TW: It’s being released theatrically and on DVD, but will it also be available for download? Given the subject matter, it seems well suited…

OT: It is going to be available to download, but it has to be available for the Oscars and they are old school [ie, it needs to be released theatrically first]. We feel it’s an important film, but maybe it’s a little edgy for them… We’ll see. We’re at least going to give it a shot. Dig! was disqualified from the Oscars because it went on TV too early, so we can’t put the film on the internet until then. But it should be a huge stunt when it does happen and it will be exciting to see how it does. There is a potential for We Live in Public to blaze a trail.

TW: What are you planning on making next?

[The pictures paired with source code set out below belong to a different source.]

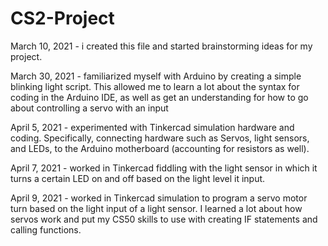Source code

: # CS2-Project

March 10, 2021 - i created this file and started brainstorming ideas for my project. 

March 30, 2021 - familiarized myself with Arduino by creating a simple blinking light script. This allowed me to learn a lot about the syntax for coding in the Arduino IDE, as well as get an understanding for how to go about controlling a servo with an input

April 5, 2021 - experimented with Tinkercad simulation hardware and coding. Specifically, connecting hardware such as Servos, light sensors, and LEDs, to the Arduino motherboard (accounting for resistors as well).

April 7, 2021 - worked in Tinkercad fiddling with the light sensor in which it turns a certain LED on and off based on the light level it input. 

April 9, 2021 - worked in Tinkercad simulation to program a servo motor turn based on the light input of a light sensor. I learned a lot about how servos work and put my CS50 skills to use with creating IF statements and calling functions.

OT: The story of Robert Mapplethorpe as a narrative. It’s perfect for me, right? I’ve met the Mapplethorpe Estate and I have the exclusive rights. Eliza Dushku, the actress, and I are producing it. It’s about him and his relationship with Patti Smith and about how he acted as a cultural lightning rod, pushing the boundaries of art, even beyond his death. I’m really excited about it. It’s called The Perfect Moment. I’m also engaged to make a documentary called Cool It, about the controversial environmentalist Bjørn Lomborg. He wrote a book called Cool It: The Skeptical Environmentalist’s Guide to Global Warming about global warming and economics and what we need to prioritise. It’s more of a political documentary and very different from the other films I’ve made.